Zona arancione a Gravina e contagi in aumento, Giammusso: “Siamo a 313, dialogo con l’Asp aperto”

Non sono tempi buoni quelli che si stanno vivendo attualmente per il Comune di Gravina di Catania, dato l’altissimo tasso di contagi da Covid e la zona arancione che al momento non sembra voler vedere la fine. Secondo l’aggiornamento della giornata di ieri i casi di Covid sono saliti a 263 e si teme in tutto e per tutto anche il passaggio alla zona rossa per il territorio gravinese.

Lo stesso primo cittadino Massimiliano Giammusso sulla pagina Facebook del Comune di Gravina di Catania ha fatto il punto della situazione invitando la popolazione a effettuare il vaccino.

“Buonasera a tutti, purtroppo l’aggiornamento odierno post Capodanno della situazione Covid 19 – ha scritto il sindaco – è particolarmente preoccupante. Sono addirittura 263 i contagi accertati, ma dai riscontri avuti oggi dal Sindaco è purtroppo lecito immaginare che i numeri siano ancora più gravi. Il Sindaco e l’amministrazione comunale invitano ancora una volta tutti i cittadini a usare la prudenza e il buon senso, limitando i contatti alle attività strettamente necessarie, lavorative e di prima urgenza.
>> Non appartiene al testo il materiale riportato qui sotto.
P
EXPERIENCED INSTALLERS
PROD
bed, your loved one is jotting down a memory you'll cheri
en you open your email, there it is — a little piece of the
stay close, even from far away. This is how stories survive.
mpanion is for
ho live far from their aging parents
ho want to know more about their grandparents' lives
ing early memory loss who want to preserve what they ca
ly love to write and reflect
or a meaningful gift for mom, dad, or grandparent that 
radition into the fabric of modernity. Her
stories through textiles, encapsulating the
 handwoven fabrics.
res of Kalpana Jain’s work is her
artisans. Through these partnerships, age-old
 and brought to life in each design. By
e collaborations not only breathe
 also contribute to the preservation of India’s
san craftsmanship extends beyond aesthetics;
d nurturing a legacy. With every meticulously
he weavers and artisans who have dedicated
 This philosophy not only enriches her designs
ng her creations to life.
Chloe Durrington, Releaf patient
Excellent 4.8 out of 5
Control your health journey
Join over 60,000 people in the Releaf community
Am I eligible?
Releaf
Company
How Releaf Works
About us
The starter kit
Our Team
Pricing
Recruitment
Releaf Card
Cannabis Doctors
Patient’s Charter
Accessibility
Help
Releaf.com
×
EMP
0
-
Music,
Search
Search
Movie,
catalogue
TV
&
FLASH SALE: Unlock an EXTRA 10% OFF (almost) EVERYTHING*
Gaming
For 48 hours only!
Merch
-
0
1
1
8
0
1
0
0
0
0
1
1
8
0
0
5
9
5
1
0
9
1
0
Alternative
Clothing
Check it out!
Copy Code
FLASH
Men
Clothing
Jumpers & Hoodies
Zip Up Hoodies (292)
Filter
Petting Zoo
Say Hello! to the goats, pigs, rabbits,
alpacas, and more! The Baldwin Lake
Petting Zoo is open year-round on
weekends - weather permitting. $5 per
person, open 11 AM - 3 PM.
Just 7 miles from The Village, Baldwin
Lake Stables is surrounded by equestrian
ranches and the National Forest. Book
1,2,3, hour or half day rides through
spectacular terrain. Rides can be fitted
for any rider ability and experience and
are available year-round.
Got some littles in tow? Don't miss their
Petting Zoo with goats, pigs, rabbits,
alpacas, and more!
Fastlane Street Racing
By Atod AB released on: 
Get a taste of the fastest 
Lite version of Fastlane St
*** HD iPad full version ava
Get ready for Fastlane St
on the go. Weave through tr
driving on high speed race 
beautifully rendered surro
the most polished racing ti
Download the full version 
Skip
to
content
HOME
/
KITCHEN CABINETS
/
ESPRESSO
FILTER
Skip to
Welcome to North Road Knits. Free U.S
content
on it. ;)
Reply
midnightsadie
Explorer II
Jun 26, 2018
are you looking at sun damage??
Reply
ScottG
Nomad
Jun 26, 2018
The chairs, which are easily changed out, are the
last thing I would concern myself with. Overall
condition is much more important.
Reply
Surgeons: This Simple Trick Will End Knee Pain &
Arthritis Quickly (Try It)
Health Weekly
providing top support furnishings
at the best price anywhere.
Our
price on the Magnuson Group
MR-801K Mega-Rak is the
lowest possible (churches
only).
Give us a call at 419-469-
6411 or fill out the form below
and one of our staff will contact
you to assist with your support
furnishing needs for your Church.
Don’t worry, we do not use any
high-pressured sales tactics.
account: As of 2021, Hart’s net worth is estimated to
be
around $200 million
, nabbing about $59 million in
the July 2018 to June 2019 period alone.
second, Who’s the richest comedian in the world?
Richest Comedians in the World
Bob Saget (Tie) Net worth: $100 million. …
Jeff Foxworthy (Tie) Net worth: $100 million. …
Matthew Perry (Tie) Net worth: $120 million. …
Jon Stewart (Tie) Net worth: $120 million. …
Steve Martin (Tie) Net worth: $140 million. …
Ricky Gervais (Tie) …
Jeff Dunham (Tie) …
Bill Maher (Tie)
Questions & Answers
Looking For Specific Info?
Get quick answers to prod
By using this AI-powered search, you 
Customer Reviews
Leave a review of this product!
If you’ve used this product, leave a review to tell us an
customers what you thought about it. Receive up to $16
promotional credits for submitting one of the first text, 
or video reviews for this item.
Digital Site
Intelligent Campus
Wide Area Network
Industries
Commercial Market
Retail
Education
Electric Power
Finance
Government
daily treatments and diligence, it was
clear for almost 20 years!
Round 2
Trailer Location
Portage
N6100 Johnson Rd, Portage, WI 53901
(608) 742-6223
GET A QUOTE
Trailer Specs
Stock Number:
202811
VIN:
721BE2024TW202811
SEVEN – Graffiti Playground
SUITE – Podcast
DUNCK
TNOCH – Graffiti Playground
Si invita inoltre al rispetto di tutte le norme di precauzione dettate dall’inserimento della Sicilia in zona gialla e di Gravina di Catania in zona arancione, fino al 5 gennaio in attesa di ulteriori eventuali provvedimenti. Non possiamo inoltre che evidenziare che purtroppo Gravina di Catania, a fronte dell’alto numero di contagi, continua ad essere uno dei Comuni con il più basso indice di vaccinazione. L’invito ulteriore è, nel rispetto della libertà di scelta consentita, di considerare la campagna vaccinale come unico strumento evidentemente davvero utile ed efficace per limitare i contagi e gli effetti nocivi della pandemia. Nella foto allegata ribadiamo sedi e orari degli hub vaccinali e dei drive in per i tamponi ora attivi. Abbiamo già chiesto alle istituzioni sanitarie di potenziare il nostro punto vaccinale presso il Vecchio Municipio prevedendo ulteriori appuntamenti oltre a quello settimanale già previsto, e la possibilità di tornare ad effettuare sul nostro territorio drive in per I tamponi. Un abbraccio virtuale, con l’auspicio che con il contributo di tutti si possa presto superare questa pagina difficile che sta condizionando ancora, dopo quasi due anni, le nostre vite”.

Abbiamo sentito telefonicamente il sindaco, che ci ha dato anche un’idea riguardante i casi, nettamente maggiori, accertati nella giornata di oggi e tutto quello che si sta facendo per arginare il loro andamento evitando così la zona rossa per la città.

Immaginate davvero che i contagi siano di più dei 263 accertati?

“Ne siamo sicuri perché questa mattina mi è arrivato il nuovo aggiornamento che attesta che addirittura essi sono saliti a 313. In tutto ciò hanno influito sicuramente le feste natalizie e credo che l’ondata di Capodanno debba ancora arrivare. Intanto la zona arancione per il nostro Comune è stata prorogata fino al prossimo 12 gennaio“.

Cosa fate voi per far sì che i contagi vengano limitati ed evitare così di passare alla zona rossa?

“Stiamo portando avanti i controlli per gli esercizi commerciali cittadini e sono stati già chiusi 4 bar, due dai Carabinieri e due dalla Polizia Municipale, per persone che sono entrate senza Green Pass. Noi i nostri locali li mettiamo a disposizione per i tamponi e per i vaccini e poi è sempre l’Asp che decide. Abbiamo fatto già richiesta per potenziare l’hub di S.Agata Li Battiati, che fa parte del nostro stesso Distretto, e per portare possibilmente anche a tutti i giorni quello nostro di Gravina, che al momento è aperto soltanto il mercoledì. Ho già sentito il commissario per l’emergenza di Catania, Pino Liberti, e il direttore del Distretto Sanitario nostro, Carmelo Sambataro, e mi hanno detto che si stanno organizzando”.

Quali sono le altre iniziative per incrementare le vaccinazioni in città, dato che la percentuale di vaccinati è ancora bassa?

Abbiamo avuto da parte del centro commerciale Katanè la disponibilità per aprire un hub vaccinale al suo interno e con l’Asp abbiamo parlato della possibile apertura di un drive in per poter effettuare i tamponi nel parcheggio di via Salvatore Quasimodo, che è di competenza comunale. Noi come Comune di Gravina di Catania vogliamo far capire alla gente che l’unico modo per uscire finalmente dalla pandemia è quello di sottoporsi al vaccino”.